I think that the mind emerges from the brain, the idea of a self. I believe in a more tiered idea of the soul: the brain produces consciousness, consciousness produces the mind, the mind produces the soul. No great theological or philosophical challenge; this revises, but does not erase, any such position. I do not believe this heart and soul, though I would argue for this interpretation. Its eccentric, unprovable, but dammit its mine!

Or perhaps our memories and our personality survives but both are reliant upon the brain to turn them into consciousness---after we die our selves float blissfully like old books on a great library shelf? Thats not so bad, we get two out of three, we're not gone forever. Again, eccentric, unprovable, but mine! I think I'd prefer a pantheistic fate than the traditional Abrahamic interpretation of the afterlife.

***********

A month ago I was reading something that shook up my worldview. My secular, milquetoast property dualist worldview. It was the death of someone two years ago that I did not know personally. Nerdfighter Esther Earl, dying at the absurdly young age of sixteen, by all accounts with her head held high, accepting death as the next big adventure. I would have, in her position, died stoically. However, I think I would be more resigned to my extinction than embracing of death as a change from one state of life to another.

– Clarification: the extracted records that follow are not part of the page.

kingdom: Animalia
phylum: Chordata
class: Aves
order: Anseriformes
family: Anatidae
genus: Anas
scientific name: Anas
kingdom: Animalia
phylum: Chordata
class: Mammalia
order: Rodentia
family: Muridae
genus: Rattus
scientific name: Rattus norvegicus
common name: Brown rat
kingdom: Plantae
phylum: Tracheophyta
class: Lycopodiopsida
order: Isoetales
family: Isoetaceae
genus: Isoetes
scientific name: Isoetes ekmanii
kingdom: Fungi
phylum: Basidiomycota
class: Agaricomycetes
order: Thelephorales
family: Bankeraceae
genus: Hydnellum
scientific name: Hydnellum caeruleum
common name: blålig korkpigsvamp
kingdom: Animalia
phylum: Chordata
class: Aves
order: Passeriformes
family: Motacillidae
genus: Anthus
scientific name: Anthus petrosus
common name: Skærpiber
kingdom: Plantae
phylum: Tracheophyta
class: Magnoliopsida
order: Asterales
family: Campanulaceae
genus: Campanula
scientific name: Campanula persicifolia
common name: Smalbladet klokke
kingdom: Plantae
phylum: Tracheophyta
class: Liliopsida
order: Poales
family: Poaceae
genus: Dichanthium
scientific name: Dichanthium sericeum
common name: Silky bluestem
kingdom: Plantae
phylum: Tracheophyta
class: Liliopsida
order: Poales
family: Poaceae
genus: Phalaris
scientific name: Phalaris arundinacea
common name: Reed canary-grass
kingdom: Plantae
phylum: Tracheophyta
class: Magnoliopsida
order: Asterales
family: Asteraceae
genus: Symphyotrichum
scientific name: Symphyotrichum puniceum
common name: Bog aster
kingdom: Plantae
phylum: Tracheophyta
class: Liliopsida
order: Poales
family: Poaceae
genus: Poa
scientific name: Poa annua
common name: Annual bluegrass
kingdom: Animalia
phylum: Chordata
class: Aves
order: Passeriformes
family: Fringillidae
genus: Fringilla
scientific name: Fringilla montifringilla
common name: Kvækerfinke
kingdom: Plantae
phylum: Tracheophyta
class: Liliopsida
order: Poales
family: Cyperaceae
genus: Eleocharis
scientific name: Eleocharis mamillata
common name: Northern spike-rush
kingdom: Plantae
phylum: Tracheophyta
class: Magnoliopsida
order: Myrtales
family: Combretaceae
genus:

About a decade ago I decided that I was an atheist. Not that this was a terrible transition from belief to disbelief: I was just honest to myself. I'd whittled down God to glorified flipper of the great light switch. Losing God was just jettisoning dead weight. I never liked throwing away the afterlife, for understandably selfish reasons. I'm afraid of oblivion, of the great nothingness, though after I die its not like I'll be dwelling on it. Okay, so I backslide into spirituality from time to time. Richard Dawkins can burn me at the stake for insufficent apostasy.

Hopefully it will be awhile before I find out firsthand. It better be good.